Crude oil price movement
April WTI (West Texas Intermediate) crude oil futures contracts trading in NYMEX rose by 3.9% and settled at $35.9 per barrel on March 4, 2016. Brent crude oil prices trading in ICE rose by 4.5% and closed at $38.7 per barrel. Oil prices rallied due to slowing US crude oil output and a better-than-expected US employment report. ETFs like the United States Oil Fund (USO) and the ProShares Ultra Bloomberg Crude Oil ETF (UCO) also moved in the direction of crude oil prices. They rose by 4.3% and 8.7%, respectively, on March 4. The SPDR S&P 500 ETF (SPY) rose by 0.3% to $200.36 on the same day.
US jobs data
On March 4, 2016, the U.S. Department of Labor reported that US non-farm payrolls rose by 242,000 for February—compared to Market estimates of 190,000. The better-than-expected rise in US jobs data boosted the broader markets (SPY). The crude oil market also reacted positively. Improving jobs data suggest improvement in consumer spending and possible improvement in economic activity. The slowing US crude oil production also led to a rise in crude oil prices. To learn more about US crude oil production, read Slowing US Crude Oil Production Supported Crude Oil Prices.
Meeting in Russia
On March 3, Nigeria’s petroleum minister Emmanuel Kachikwu reported that the Organization of Oil Exporting Countries is planning a meeting with oil-exporting giant Russia. The meeting will take place in Russia on March 20, 2016. The meeting will renew talks to strategize the recently concluded crude oil production deal between Russia, Saudi Arabia, Venezuela, and Qatar. On February 16, the countries decided to freeze the crude oil production at the levels from January 2016. This production deal is also driving oil prices higher. To learn more about the historic deal, read Why Crude Oil Prices Fell despite the OPEC and Non-OPEC Deal. You can also read Did Saudi Arabia Keep Its Word and Freeze Crude Oil Production? and Why OPEC’s Crude Oil Production Fell in February 2016.

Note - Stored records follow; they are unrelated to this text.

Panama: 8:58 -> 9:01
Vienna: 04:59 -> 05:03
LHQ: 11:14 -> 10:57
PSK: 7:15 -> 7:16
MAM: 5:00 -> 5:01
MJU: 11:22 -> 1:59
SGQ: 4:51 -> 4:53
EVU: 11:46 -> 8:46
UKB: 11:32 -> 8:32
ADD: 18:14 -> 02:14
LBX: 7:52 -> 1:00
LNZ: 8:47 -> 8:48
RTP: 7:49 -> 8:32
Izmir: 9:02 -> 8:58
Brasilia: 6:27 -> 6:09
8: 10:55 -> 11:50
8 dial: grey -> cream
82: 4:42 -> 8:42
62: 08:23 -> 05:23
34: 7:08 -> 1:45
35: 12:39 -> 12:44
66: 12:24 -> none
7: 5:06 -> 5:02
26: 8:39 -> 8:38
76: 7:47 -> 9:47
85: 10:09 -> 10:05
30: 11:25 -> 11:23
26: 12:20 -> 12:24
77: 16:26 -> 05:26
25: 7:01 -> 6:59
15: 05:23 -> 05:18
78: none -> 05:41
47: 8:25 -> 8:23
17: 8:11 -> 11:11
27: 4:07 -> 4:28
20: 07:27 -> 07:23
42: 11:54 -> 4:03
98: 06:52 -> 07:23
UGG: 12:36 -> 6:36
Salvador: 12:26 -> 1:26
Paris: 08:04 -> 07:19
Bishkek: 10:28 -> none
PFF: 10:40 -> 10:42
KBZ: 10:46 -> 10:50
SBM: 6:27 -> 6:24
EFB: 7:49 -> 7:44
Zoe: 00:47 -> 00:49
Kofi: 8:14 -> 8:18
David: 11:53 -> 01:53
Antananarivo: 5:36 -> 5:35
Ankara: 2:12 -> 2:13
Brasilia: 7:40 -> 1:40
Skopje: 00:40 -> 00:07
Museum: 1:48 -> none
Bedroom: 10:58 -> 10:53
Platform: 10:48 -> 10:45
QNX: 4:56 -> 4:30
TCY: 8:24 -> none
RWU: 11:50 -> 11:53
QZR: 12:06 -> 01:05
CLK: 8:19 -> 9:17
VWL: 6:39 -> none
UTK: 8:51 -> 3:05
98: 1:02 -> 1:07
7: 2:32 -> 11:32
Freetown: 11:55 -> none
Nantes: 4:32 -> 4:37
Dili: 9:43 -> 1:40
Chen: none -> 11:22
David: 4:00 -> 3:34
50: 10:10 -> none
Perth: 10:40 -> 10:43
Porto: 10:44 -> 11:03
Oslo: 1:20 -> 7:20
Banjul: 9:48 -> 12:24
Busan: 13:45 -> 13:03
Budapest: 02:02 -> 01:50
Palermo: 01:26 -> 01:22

Crude oil prices rose almost 37%
Supply stripping demand caused oil prices to fall by almost 66% since June 2014. However, oil prices rose almost 37% since the lows in February 2016 due to slowing US production and the production deal covered above. The uptick in oil prices benefits oil producers like Swift Energy (SFY), Hess (HES), Energy XXI (EXXI), and Goodrich Petroleum (GDP). In contrast, low oil prices and steady product prices could benefit oil refiners like Western Refining (WNR) and Northern Tier Energy (NTI).
Read the next part of the series to learn more about the oil price forecast. The third part of this series covers the latest update in Cushing crude oil stocks and how it impacts oil prices. We’ll also check out the slowing US crude oil rig count in the fourth part of the series. We’ll cover the hedge fund oil futures and option positions in the fifth part of the series.
The ups and downs in the oil and gas market also impact ETFs like the iShares Global Energy ETF (IXC), the SPDR S&P Oil & Gas Equipment & Services ETF (XES), and the First Trust Energy AlphaDEX Fund (FXN).